The last time we spotted another vessel on this passage was about two weeks ago. That was a tuna seiner, 40 days at sea, who kindly came up on the VHF to ask if we needed anything.
We didn't note the event in the log, so I'm not sure exactly how long ago that was. But in the two weeks or so since, Alisa and I have faithfully kept watch around the clock, with regular short-term assistance from the boys during daylight hours.
That watchkeeping has taken its toll. We have passed much of the trip in an addled, sleep-deprived state. We might have reasonably turned on the radar alarm and the AIS alarm and both o fus gone to sleep at some point, content in the safety of those two electronic eyes and the extremely low chances of crossing paths with anything. But though we've done that in the past, Alisa and I now like to keep watch even in the loneliest stretches of the ocean, for reasons that we can't fully articulate.
Our sleep-deprived state gives a funny cast to the vast amounts of spare time that we have available to us on this month-long sail. We have plenty of time during which we might "do" something, but not the mental powers to concentrate to good effect. The fractured sleep schedules and endlessly distracting motion of the sea see to that. So, will we or no, we tend towards the blissed-out, doped-out, Moitissie-ed-out state of just being.
That blissed out state doesn't make for an any more active existence. Whatever reservoir of self discipline I may have access to does not cover willful physical exercise at sea. I have sat on this trip enough that I want to sit no more in life. That and ritual snacking on my first watch of the night feel to have set my health index back a few notches over the last four weeks/4,000+ miles. Elias has been growing a little paunch before my eyes. I am filled with resolve for the active life when my feet once again encounter the earth.

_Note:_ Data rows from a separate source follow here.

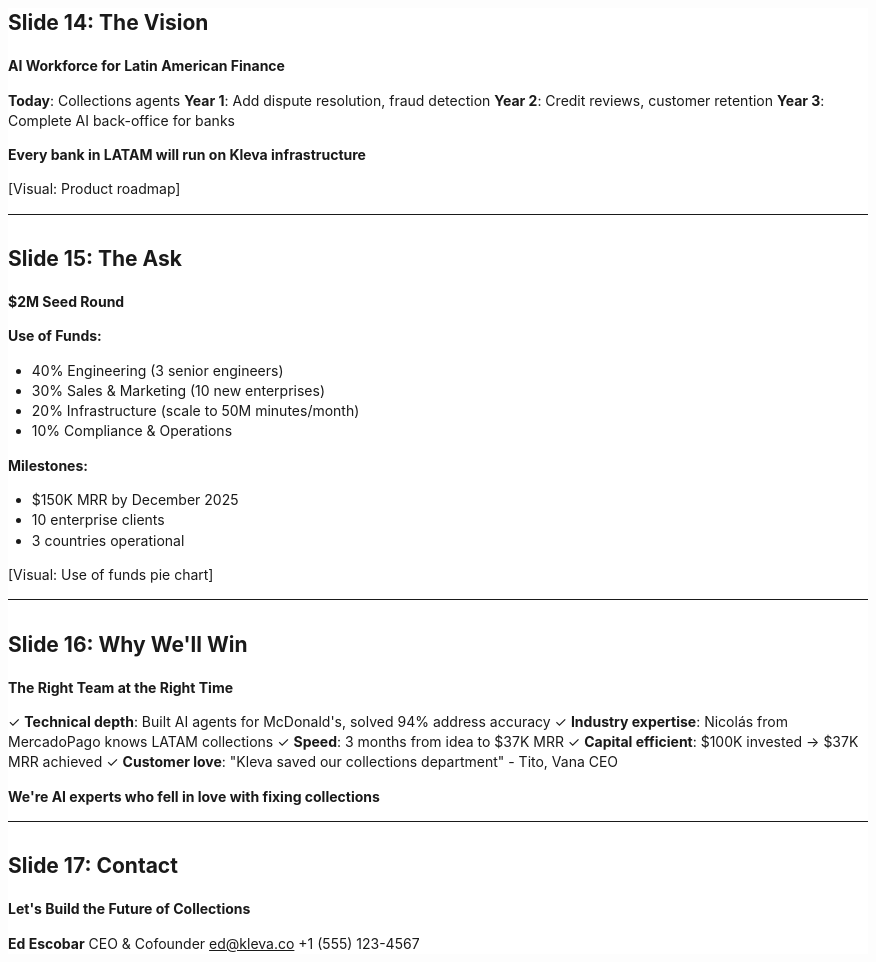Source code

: 
## Slide 14: The Vision
**AI Workforce for Latin American Finance**

**Today**: Collections agents
**Year 1**: Add dispute resolution, fraud detection
**Year 2**: Credit reviews, customer retention
**Year 3**: Complete AI back-office for banks

**Every bank in LATAM will run on Kleva infrastructure**

[Visual: Product roadmap]

---

## Slide 15: The Ask
**$2M Seed Round**

**Use of Funds:**
- 40% Engineering (3 senior engineers)
- 30% Sales & Marketing (10 new enterprises)
- 20% Infrastructure (scale to 50M minutes/month)
- 10% Compliance & Operations

**Milestones:**
- $150K MRR by December 2025
- 10 enterprise clients
- 3 countries operational

[Visual: Use of funds pie chart]

---

## Slide 16: Why We'll Win
**The Right Team at the Right Time**

✓ **Technical depth**: Built AI agents for McDonald's, solved 94% address accuracy
✓ **Industry expertise**: Nicolás from MercadoPago knows LATAM collections
✓ **Speed**: 3 months from idea to $37K MRR
✓ **Capital efficient**: $100K invested → $37K MRR achieved
✓ **Customer love**: "Kleva saved our collections department" - Tito, Vana CEO

**We're AI experts who fell in love with fixing collections**

---

## Slide 17: Contact
**Let's Build the Future of Collections**

**Ed Escobar**
CEO & Cofounder
ed@kleva.co
+1 (555) 123-4567
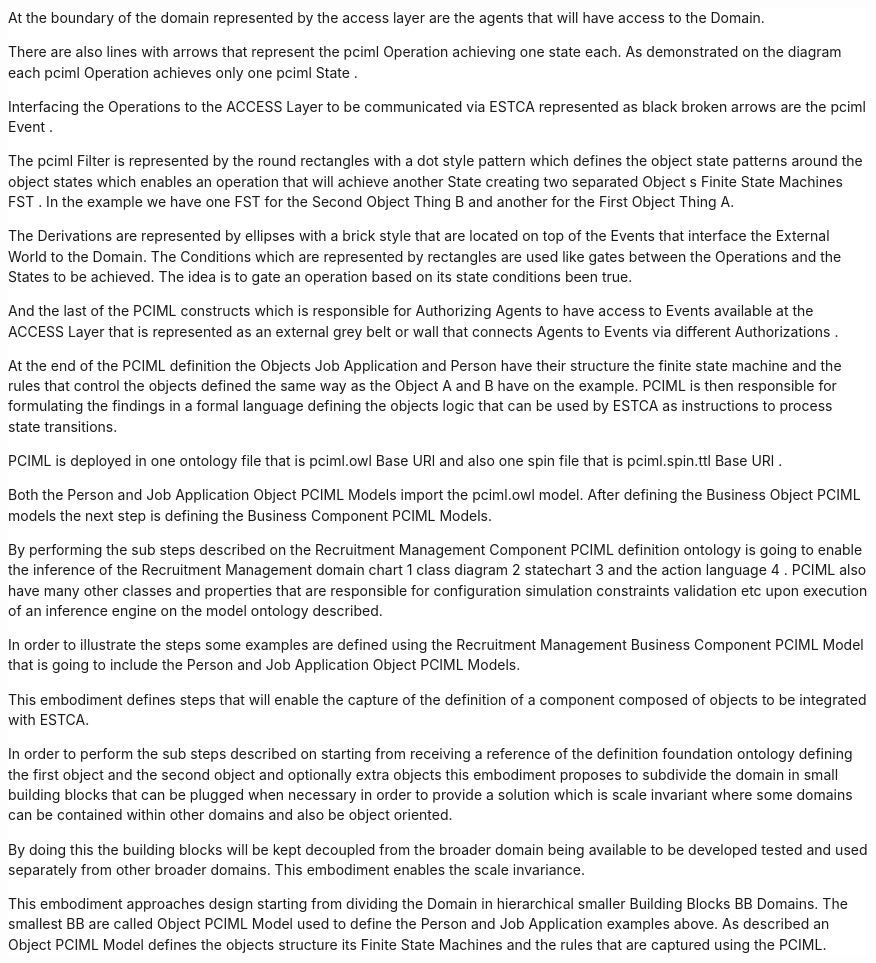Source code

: At the boundary of the domain represented by the access layer are the agents that will have access to the Domain.

There are also lines with arrows that represent the pciml Operation achieving one state each. As demonstrated on the diagram each pciml Operation achieves only one pciml State .

Interfacing the Operations to the ACCESS Layer to be communicated via ESTCA represented as black broken arrows are the pciml Event .

The pciml Filter is represented by the round rectangles with a dot style pattern which defines the object state patterns around the object states which enables an operation that will achieve another State creating two separated Object s Finite State Machines FST . In the example we have one FST for the Second Object Thing B and another for the First Object Thing A.

The Derivations are represented by ellipses with a brick style that are located on top of the Events that interface the External World to the Domain. The Conditions which are represented by rectangles are used like gates between the Operations and the States to be achieved. The idea is to gate an operation based on its state conditions been true.

And the last of the PCIML constructs which is responsible for Authorizing Agents to have access to Events available at the ACCESS Layer that is represented as an external grey belt or wall that connects Agents to Events via different Authorizations .

At the end of the PCIML definition the Objects Job Application and Person have their structure the finite state machine and the rules that control the objects defined the same way as the Object A and B have on the example. PCIML is then responsible for formulating the findings in a formal language defining the objects logic that can be used by ESTCA as instructions to process state transitions.

PCIML is deployed in one ontology file that is pciml.owl Base URl and also one spin file that is pciml.spin.ttl Base URl .

Both the Person and Job Application Object PCIML Models import the pciml.owl model. After defining the Business Object PCIML models the next step is defining the Business Component PCIML Models.

By performing the sub steps described on the Recruitment Management Component PCIML definition ontology is going to enable the inference of the Recruitment Management domain chart 1 class diagram 2 statechart 3 and the action language 4 . PCIML also have many other classes and properties that are responsible for configuration simulation constraints validation etc upon execution of an inference engine on the model ontology described.

In order to illustrate the steps some examples are defined using the Recruitment Management Business Component PCIML Model that is going to include the Person and Job Application Object PCIML Models.

This embodiment defines steps that will enable the capture of the definition of a component composed of objects to be integrated with ESTCA.

In order to perform the sub steps described on starting from receiving a reference of the definition foundation ontology defining the first object and the second object and optionally extra objects this embodiment proposes to subdivide the domain in small building blocks that can be plugged when necessary in order to provide a solution which is scale invariant where some domains can be contained within other domains and also be object oriented.

By doing this the building blocks will be kept decoupled from the broader domain being available to be developed tested and used separately from other broader domains. This embodiment enables the scale invariance.

This embodiment approaches design starting from dividing the Domain in hierarchical smaller Building Blocks BB Domains. The smallest BB are called Object PCIML Model used to define the Person and Job Application examples above. As described an Object PCIML Model defines the objects structure its Finite State Machines and the rules that are captured using the PCIML.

Our concerns have been filled a bit with the logistical concerns of our impending stay in Hawai'i. Where to come to land, where to leave the barky when we venture back to the mainland for family events, whether we can haul out; the when where who and how of the fixes that we will need to make before setting off for Kodiak.
That buzz of practical concerns is always on a sailor's mind, I suppose, especially when a fairly brief interlude between long passages is planned. But for all that we have bought ourselves a tremendous amount of mental space on this passage, whether we always want it or no. To have "unplugged" ourselves from the noise and dross of the connected, post-Enlightenment, post-fact world, for four whole weeks! The magnitude of this gift will become clear to us once we reach land, and all this time on the endless blue fades suddenly to a dream.
We are less than 90 miles from the Big Island, and have hopes of spying its 4000 m of relief before the day is far gone.
This post was sent via our high-frequency radio as we're far from internet range. Pictures to follow when we reach internet again. We can't respond to comments for now, though we do see them all!